Так продолжалось довольно долго, до того момента, когда ему пришло в голову провести один забавный эксперимент в почтенной нонконформистской компании. Сочинив и продекламировав заведомую белиберду, но «с оттенком высшего значения», он сорвал аплодисмент, какового при чтении своих «серьезных» стихов никогда не удостаивался. Помнится, заканчивалось его стихотворение как-то так: «И жизнь в ее кромешном поле казнит незримая межа». Скорее всего, воспроизвожу неточно, но «казнящая незримая межа» там присутствовала без сомнения, позже в одном из его печатных текстов она мелькнула.
На этом бенефисе со стихами и было покончено. Как уже говорилось, на фоне совсем по-иному недоступного Бродского.
Видимо, Довлатову в голову не приходило, что в нашем загадочном отечестве непонятное греет душу сильнее понятного.
В возможности запечатлеть в слове не запечатленное в людском опыте, Довлатов сомневался изначально. О «несказанном» вряд ли стоило «говорить». Тем более что говорить-то Сереже удавалось занимательнее большинства поэтов. Втайне он был уверен, что знает такие подворотни жизни, куда поэзия и не заглядывала.
Абсурд бытия художником должен быть явлен, а не умножен при помощи словесных ухищрений. Поэтическое чувство говорит о мимолетных горестях и прелестях жизни, а не о ее метафорических подобиях — таково кредо Довлатова.
Загадочной притягательности поэзии Довлатов не отрицал. Но для культурного обихода выбрал из ее авторов и оставил себе лишь троих: XIX век — Пушкин, XX век — Мандельштам, современность — Бродский.
В повествовательном искусстве Довлатова «невыразимое» заменено «великой силой недосказанности». Поразила она его в книгах Хемингуэя и других авторов «потерянного поколения», а также у Сэлинджера с его интимной отключенностью от шаблонов «взрослой» репрессивной культуры. Горизонты «недосказанности» открыли и запустили в ленинградском молодом авторе механизм вольного сочинительства как «осознанную необходимость».
Стоит заметить: читалась вся эта проза в переводах.
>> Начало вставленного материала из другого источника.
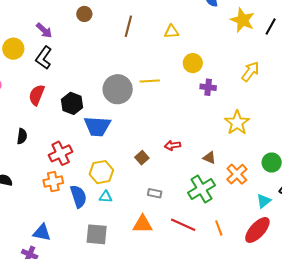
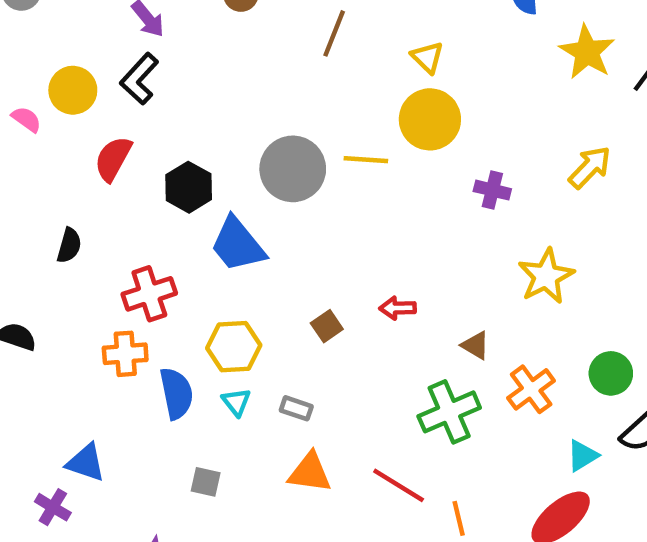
yellow triangle: (171, 32) -> (427, 57), turned 42
yellow circle: (13, 49) -> (73, 90), moved
yellow circle: (193, 63) -> (430, 119), moved, size x1.4
blue trapezoid: (97, 126) -> (238, 245), turned 40
gray rectangle: (155, 193) -> (296, 408), moved
cyan triangle: (106, 197) -> (236, 402), turned 40
orange line: (219, 228) -> (459, 518), moved
gray square: (97, 234) -> (206, 482), size x0.6

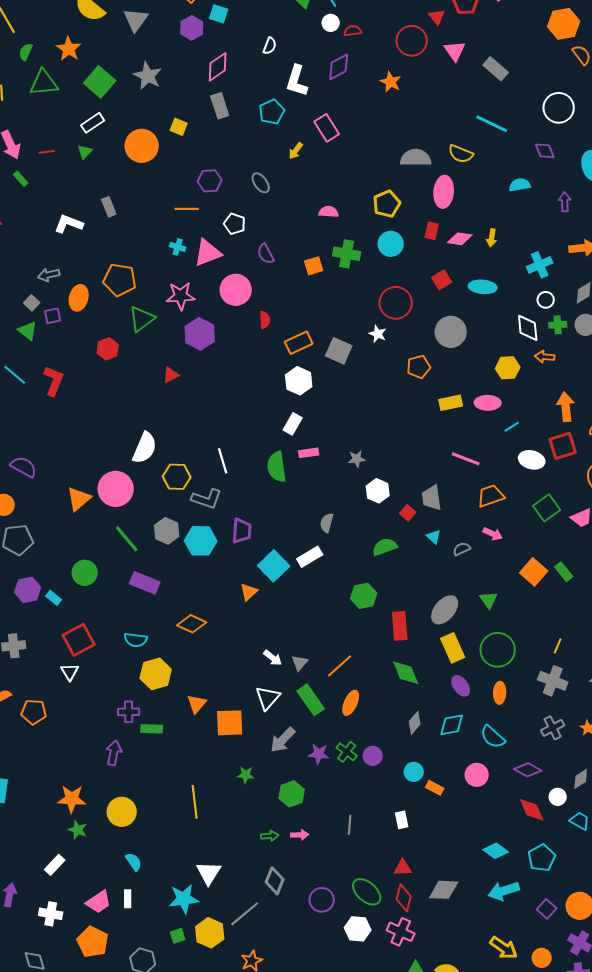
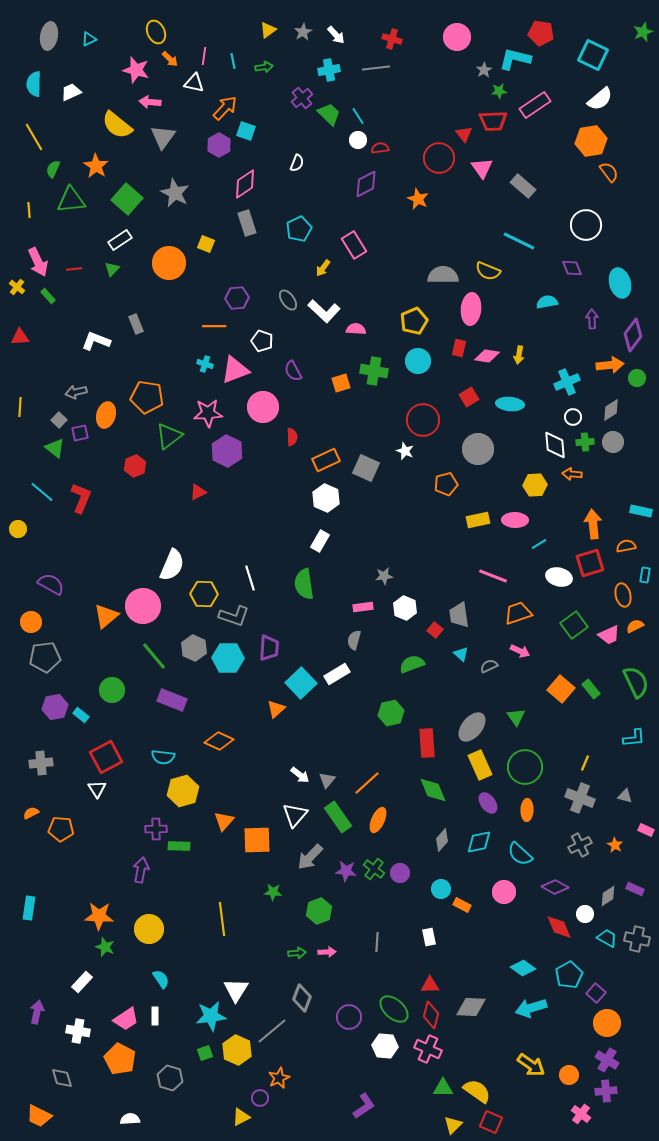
white L-shape: (297, 81) -> (324, 311), moved, turned -64
pink rectangle: (309, 453) -> (363, 607), moved
purple square: (547, 909) -> (596, 993), moved

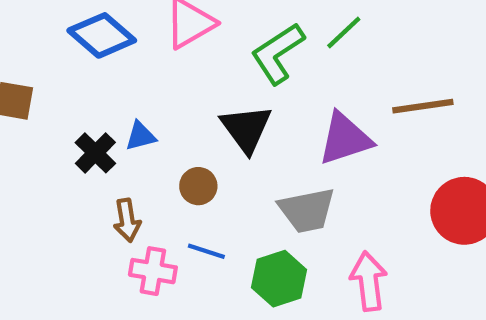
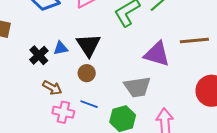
black triangle: (246, 129) -> (88, 45), moved
purple triangle: (345, 139) -> (157, 54), turned 32
brown arrow: (127, 220) -> (52, 88), turned -54

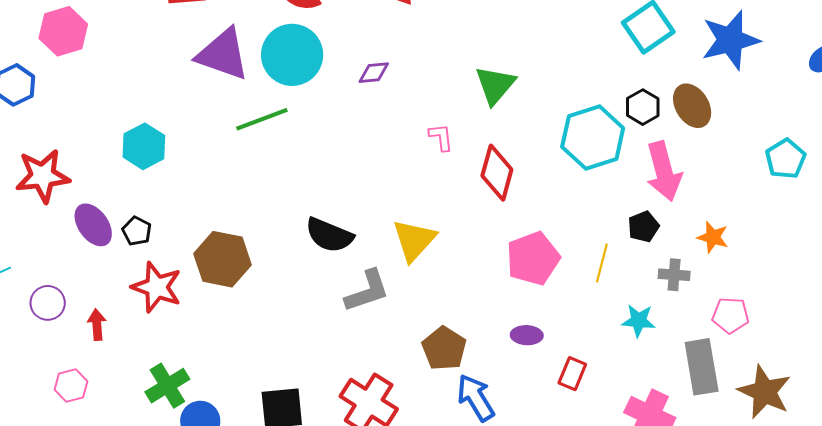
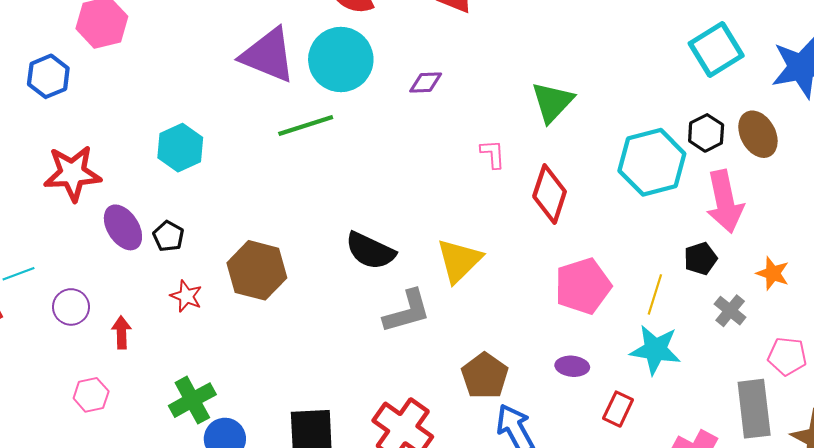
gray cross: (674, 275) -> (730, 311), turned 32
red star: (157, 287) -> (186, 296), size x0.6
cyan star: (639, 321) -> (655, 350), moved, size x1.4

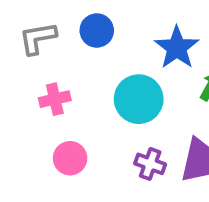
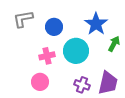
blue circle: (97, 31) -> (54, 27), moved
pink cross: (55, 99) -> (47, 56), moved

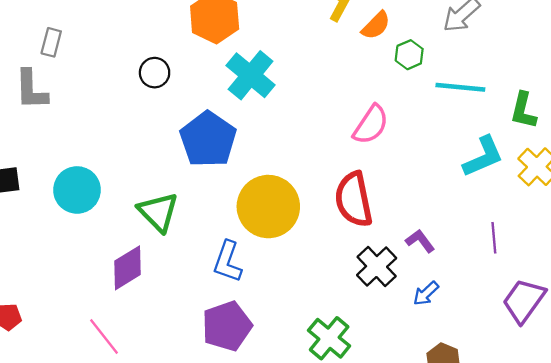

Довлатов даже имел дерзость, отвечая на вопрос, кто сегодня лучше всех пишет по-русски, заявить: «Рита Райт». То есть переводчица тех же Хемингуэя и Сэлинджера.
Русскую азбуку Довлатов чувствовал и пользовался ею на зависть иным стихотворцам. Его этюды о «непереводимых» словах на букву «х» (имею в виду «халтуру» и «хамство») тому пример. Толкования Довлатова с избытком подходят для «Словаря современного русского литературного языка». Даром что до этой буквы нашим лексикографам все никак не добраться (издание начато в 1991 году!). Процитируем хотя бы частично: «…хамство есть не что иное, как грубость, наглость, нахальство, вместе взятые, но при этом — умноженные на безнаказанность. Именно в безнаказанности все дело, в заведомом ощущении ненаказуемости, неподсудности деяний <…> хамство — это всегда „сверху вниз“, это всегда „от сильного — слабому“, потому что хамство — это беспомощность одного и безнаказанность другого, потому что хамство — это неравенство».
6
Поиски выражения, эквивалентного невыразимому, к окончательному словесному решению не приводят и привести не могут. Довлатову-прозаику приблизиться к нему помогало иное эстетическое пространство. Его тяга к оживляющему живописному фону, к живописи как таковой — адекватной поэзии стороне художественных опытов Довлатова. И здесь его суждения более определенны. Подобно китайским старым художникам, Довлатов полагал: корову нарисовать труднее, чем дракона, ибо въяве дракона никто не видел. Куры, выступающие «мультипликационной походкой», остаются у Довлатова курами, овцы «с декадентскими физиономиями» — овцами, пускай они, в отличие от кур, и не имеют прописки в деревне Сосново, изображенной в «Заповеднике». Главное, что в них уловлен секрет подобия одних живых существ — другим. Овечьи черты можно, в частности, различить в лице одного известного режиссера начала ХХ века.